19. Bu açıklamalar ışığında somut olay değerlendirildiğinde; 7.593,02TL asıl alacak ve 1.992,08TL işlemiş faize ilişkin icra takibine itirazın iptali istenilen eldeki davada, Yerel Mahkemece davanın kabulüne karar verilmiş; Özel Daire tarafından sair temyiz itirazlarının reddiyle birlikte 1.992,08TL işlemiş faiz alacağının reddine karar verilmesi gerektiği yönünde bozma kararı verilmiştir.
20. Bu hâlde, Özel Daire ve Yerel Mahkeme arasındaki uyuşmazlık salt 1.992,08TL işlemiş faiz bedeline ilişkindir.

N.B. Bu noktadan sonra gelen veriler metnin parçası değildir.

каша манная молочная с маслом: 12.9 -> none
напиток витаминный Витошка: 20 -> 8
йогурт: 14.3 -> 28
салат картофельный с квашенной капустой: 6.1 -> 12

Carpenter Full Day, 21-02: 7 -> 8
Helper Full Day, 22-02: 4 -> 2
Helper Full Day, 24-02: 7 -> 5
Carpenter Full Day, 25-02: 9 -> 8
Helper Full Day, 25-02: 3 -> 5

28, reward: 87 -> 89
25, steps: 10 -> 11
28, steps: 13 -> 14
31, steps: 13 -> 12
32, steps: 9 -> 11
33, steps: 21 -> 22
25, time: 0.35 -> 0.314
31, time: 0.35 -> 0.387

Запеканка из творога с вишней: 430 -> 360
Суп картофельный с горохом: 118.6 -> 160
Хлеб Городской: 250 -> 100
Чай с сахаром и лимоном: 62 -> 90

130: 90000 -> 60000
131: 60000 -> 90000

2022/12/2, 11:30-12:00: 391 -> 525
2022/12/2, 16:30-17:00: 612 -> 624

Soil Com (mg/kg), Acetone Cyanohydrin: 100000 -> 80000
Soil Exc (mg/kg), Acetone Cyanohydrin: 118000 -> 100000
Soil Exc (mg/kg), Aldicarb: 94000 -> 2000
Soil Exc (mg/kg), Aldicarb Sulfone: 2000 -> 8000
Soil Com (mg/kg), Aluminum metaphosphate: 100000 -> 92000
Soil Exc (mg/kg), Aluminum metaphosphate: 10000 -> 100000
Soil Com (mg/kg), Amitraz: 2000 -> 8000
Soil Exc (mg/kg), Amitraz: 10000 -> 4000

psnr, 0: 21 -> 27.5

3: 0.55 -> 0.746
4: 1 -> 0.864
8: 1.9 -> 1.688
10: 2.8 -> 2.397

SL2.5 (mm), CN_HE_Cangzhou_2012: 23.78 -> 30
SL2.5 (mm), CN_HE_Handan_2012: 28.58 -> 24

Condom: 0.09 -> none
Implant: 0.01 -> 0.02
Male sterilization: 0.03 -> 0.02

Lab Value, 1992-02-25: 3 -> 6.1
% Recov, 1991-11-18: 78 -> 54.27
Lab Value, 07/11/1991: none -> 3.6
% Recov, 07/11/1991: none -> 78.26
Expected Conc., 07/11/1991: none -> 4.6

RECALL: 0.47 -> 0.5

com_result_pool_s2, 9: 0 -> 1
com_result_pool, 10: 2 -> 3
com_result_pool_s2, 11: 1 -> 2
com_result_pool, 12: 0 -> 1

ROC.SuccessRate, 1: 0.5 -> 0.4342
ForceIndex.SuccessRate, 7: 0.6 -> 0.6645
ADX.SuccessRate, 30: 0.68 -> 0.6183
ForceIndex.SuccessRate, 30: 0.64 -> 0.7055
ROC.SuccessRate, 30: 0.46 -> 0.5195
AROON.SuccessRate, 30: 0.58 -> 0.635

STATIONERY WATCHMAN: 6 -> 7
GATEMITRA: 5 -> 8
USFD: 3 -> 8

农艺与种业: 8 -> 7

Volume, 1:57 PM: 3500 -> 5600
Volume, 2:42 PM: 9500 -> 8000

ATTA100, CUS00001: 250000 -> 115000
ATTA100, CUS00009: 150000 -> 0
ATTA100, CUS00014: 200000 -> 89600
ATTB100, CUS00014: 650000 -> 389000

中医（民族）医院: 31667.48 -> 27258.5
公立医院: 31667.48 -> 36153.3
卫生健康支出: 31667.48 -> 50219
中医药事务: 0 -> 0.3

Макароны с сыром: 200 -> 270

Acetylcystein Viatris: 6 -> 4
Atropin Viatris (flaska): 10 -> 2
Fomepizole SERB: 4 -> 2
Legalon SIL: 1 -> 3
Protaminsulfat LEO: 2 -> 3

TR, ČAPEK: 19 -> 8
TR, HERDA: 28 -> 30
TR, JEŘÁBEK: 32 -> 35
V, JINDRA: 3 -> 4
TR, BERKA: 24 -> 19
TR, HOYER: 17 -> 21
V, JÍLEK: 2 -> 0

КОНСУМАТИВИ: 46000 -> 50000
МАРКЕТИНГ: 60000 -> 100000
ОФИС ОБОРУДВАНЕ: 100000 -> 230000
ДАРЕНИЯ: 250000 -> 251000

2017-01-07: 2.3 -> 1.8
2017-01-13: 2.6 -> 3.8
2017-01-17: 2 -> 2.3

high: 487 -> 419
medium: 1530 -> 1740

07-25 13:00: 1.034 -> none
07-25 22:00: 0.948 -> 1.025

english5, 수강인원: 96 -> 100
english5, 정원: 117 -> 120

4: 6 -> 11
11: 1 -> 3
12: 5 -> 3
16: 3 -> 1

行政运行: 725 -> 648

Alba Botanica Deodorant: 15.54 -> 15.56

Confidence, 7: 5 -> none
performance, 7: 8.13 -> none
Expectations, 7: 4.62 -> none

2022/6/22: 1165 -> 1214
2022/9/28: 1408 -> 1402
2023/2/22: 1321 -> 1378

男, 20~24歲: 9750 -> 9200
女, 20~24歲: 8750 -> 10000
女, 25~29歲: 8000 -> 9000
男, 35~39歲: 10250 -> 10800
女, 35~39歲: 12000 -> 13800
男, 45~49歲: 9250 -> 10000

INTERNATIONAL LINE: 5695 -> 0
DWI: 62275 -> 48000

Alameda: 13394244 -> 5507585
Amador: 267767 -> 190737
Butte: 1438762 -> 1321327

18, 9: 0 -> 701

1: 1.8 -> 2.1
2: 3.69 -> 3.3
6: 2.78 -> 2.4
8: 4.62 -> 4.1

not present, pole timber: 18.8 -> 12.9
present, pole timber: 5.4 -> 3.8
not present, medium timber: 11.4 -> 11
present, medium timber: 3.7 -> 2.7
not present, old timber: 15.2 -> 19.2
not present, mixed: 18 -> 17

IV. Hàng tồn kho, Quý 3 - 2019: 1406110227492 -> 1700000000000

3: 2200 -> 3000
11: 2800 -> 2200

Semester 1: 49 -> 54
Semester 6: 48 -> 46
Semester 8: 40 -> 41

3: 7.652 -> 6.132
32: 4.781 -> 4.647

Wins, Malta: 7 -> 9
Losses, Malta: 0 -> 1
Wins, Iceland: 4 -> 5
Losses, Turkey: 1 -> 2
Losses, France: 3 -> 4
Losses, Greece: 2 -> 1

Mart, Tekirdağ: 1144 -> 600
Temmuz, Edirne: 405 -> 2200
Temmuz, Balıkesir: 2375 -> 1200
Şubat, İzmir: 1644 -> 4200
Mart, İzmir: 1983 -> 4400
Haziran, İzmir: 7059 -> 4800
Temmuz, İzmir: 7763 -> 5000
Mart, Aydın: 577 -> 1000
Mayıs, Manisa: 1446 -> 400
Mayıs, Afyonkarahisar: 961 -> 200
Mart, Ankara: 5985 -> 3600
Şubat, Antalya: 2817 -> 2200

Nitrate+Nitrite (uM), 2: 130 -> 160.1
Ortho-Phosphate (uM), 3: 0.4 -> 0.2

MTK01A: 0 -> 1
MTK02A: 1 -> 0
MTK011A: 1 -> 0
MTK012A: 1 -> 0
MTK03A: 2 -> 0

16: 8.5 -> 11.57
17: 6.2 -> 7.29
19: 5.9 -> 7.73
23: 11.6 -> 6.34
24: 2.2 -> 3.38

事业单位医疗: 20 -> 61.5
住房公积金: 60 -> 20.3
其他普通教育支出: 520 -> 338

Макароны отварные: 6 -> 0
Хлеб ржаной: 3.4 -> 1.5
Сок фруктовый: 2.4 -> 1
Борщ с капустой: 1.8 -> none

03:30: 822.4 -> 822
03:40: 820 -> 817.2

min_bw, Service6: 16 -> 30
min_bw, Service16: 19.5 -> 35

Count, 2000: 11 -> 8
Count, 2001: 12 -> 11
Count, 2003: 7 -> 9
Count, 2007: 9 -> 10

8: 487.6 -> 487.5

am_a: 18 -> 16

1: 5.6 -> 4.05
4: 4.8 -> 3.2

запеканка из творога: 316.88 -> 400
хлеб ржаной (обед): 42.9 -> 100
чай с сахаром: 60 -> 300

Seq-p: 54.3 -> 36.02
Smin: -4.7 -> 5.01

21. Temyiz istemine konu direnme kararının verildiği 25.02.2016 tarihinde temyiz (kesinlik) sınırı 2.190,00TL olduğundan, davalı vekilinin uyuşmazlık noktasına ilişkin temyiz itirazlarının miktar itibariyle incelenmesi mümkün değildir.
22. Hâl böyle olunca, davalı vekilinin temyiz isteminin miktardan reddi gerekir.

V. SONUÇ:
Açıklanan nedenlerle;
Davalı vekilinin temyiz isteminin miktardan REDDİNE,
6100 sayılı Hukuk Muhakemeleri Kanunu’nun geçici 3. maddesine göre uygulanmakta olan 1086 sayılı Hukuk Usulü Muhakemeleri Kanunu'nun 440/III-1. maddesine göre karar düzeltme yolu kapalı olmak üzere, 08.12.2020 tarihinde oy birliği ile kesin olarak karar verildi.